Work required: Further down are entries; set down exactly and only the lines from the one with "nose: (125, 110)" up to and including the one with "right eye: (327, 191)", dropping each picture.

Input for this task:
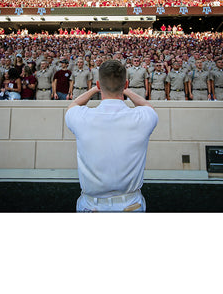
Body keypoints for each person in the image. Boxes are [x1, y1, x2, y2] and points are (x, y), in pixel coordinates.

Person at [65, 60, 158, 212]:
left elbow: (73, 105)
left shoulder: (81, 116)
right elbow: (148, 106)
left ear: (99, 84)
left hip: (91, 206)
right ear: (126, 84)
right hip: (130, 204)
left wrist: (95, 89)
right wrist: (125, 90)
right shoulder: (142, 117)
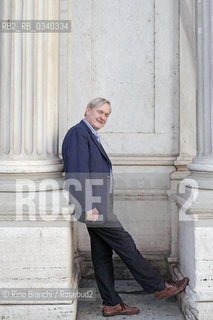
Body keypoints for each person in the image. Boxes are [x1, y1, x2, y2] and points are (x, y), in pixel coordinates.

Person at [62, 97, 189, 317]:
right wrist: (88, 206)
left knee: (102, 254)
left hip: (99, 206)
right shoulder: (78, 134)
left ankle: (111, 303)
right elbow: (77, 173)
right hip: (95, 208)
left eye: (107, 114)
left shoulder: (89, 135)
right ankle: (159, 287)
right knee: (125, 243)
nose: (103, 117)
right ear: (88, 110)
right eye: (100, 112)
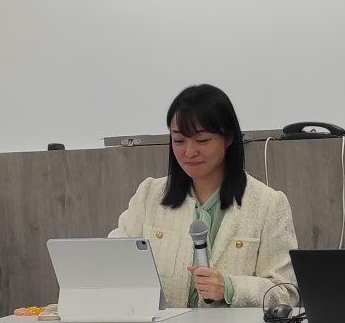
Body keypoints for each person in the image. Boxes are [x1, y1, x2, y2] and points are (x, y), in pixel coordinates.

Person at [111, 84, 298, 308]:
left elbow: (286, 293)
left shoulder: (268, 204)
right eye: (179, 140)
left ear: (228, 138)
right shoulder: (149, 195)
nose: (189, 152)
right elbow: (113, 261)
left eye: (202, 141)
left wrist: (230, 288)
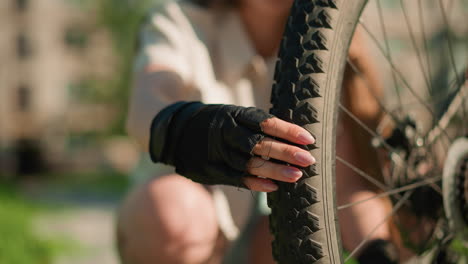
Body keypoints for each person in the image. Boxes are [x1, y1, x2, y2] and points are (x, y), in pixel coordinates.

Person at [117, 0, 403, 263]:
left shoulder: (331, 45)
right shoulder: (182, 19)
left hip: (267, 240)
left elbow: (348, 188)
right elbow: (146, 105)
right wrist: (194, 128)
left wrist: (377, 252)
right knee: (171, 212)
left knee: (292, 231)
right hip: (184, 228)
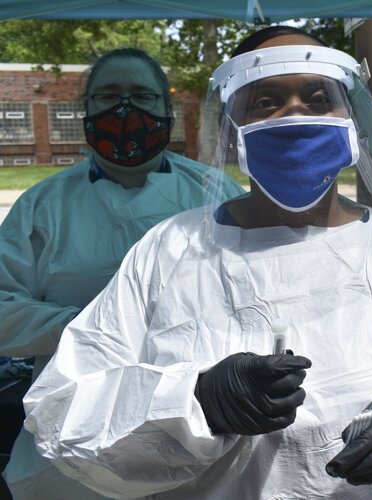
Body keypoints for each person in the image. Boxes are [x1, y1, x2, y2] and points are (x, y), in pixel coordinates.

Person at [23, 27, 372, 499]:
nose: (296, 114)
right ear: (232, 125)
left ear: (350, 121)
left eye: (319, 98)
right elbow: (62, 408)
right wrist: (196, 402)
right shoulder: (172, 251)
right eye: (267, 100)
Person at [0, 48, 244, 499]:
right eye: (109, 95)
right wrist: (92, 330)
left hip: (197, 425)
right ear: (86, 110)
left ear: (166, 109)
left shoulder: (215, 195)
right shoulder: (43, 206)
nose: (125, 110)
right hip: (72, 435)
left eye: (142, 96)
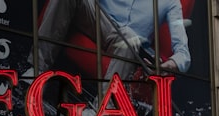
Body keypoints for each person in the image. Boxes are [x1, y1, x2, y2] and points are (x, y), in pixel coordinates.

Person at [31, 0, 191, 78]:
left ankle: (101, 112)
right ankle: (36, 71)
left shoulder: (171, 3)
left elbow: (183, 54)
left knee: (130, 38)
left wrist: (169, 64)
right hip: (100, 21)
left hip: (129, 44)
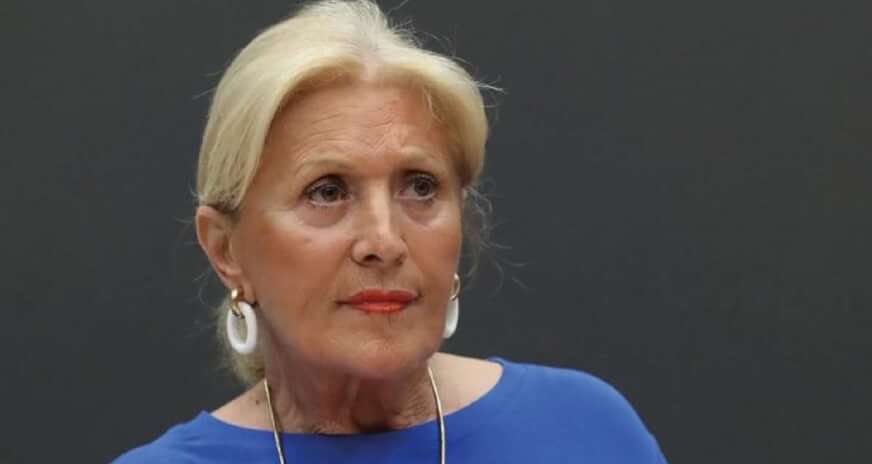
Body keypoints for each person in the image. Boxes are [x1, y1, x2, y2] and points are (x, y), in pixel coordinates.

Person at [113, 1, 667, 462]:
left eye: (420, 187)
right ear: (226, 250)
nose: (384, 241)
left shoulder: (584, 431)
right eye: (327, 191)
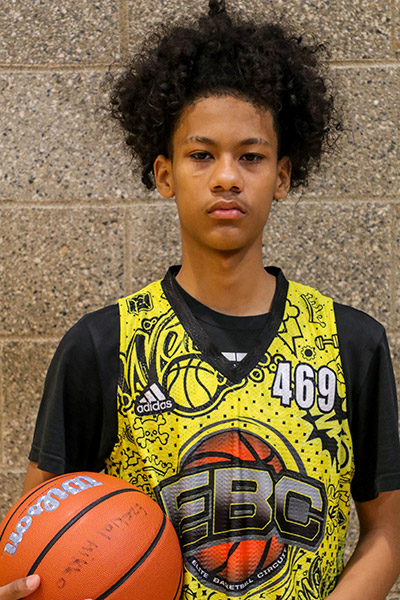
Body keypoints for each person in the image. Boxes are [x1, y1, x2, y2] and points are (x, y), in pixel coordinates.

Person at [6, 0, 400, 598]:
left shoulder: (352, 342)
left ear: (283, 175)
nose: (227, 177)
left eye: (251, 156)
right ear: (165, 174)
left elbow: (388, 531)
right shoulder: (103, 344)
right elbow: (36, 538)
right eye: (201, 155)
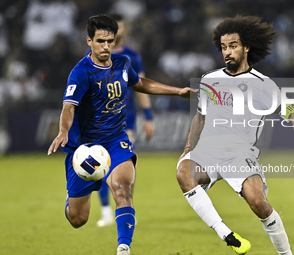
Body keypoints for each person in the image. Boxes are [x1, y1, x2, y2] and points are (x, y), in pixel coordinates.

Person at [47, 14, 192, 255]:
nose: (105, 46)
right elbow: (68, 106)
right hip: (84, 150)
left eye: (110, 41)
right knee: (77, 219)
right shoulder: (81, 72)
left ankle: (123, 248)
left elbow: (140, 83)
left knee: (123, 190)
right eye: (100, 41)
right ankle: (73, 198)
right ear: (89, 41)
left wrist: (177, 91)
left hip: (116, 142)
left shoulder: (122, 63)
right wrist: (63, 130)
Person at [176, 16, 294, 255]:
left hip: (240, 155)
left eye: (233, 46)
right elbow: (200, 117)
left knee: (258, 202)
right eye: (224, 47)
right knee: (183, 173)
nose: (227, 52)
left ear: (246, 47)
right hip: (208, 151)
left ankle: (286, 254)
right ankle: (226, 234)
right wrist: (188, 147)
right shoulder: (210, 80)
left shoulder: (262, 84)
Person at [94, 13, 154, 228]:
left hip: (127, 121)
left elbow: (142, 87)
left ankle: (125, 207)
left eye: (120, 27)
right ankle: (106, 211)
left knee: (125, 165)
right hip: (100, 122)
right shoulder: (92, 55)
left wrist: (148, 117)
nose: (117, 31)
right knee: (99, 165)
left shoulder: (132, 57)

Exercise output:
nose: (125, 110)
right hip: (72, 435)
left eye: (142, 96)
Body keypoints for each person in the image. Boxes are [x1, y1, x2, y2] and points are (x, y), in pixel coordinates.

Person at [31, 0, 191, 78]:
left ankle: (101, 112)
right ankle: (36, 71)
left shoulder: (171, 3)
left elbow: (183, 54)
left knee: (130, 38)
left wrist: (169, 64)
right hip: (100, 21)
left hip: (129, 44)
Body keypoints for each person in the image. Boxes are [x1, y1, x2, y2] and points are (x, y), in pixel coordinates.

Person at [113, 1, 667, 462]:
left eye: (420, 187)
right ear: (226, 250)
nose: (384, 241)
left shoulder: (584, 431)
right eye: (327, 191)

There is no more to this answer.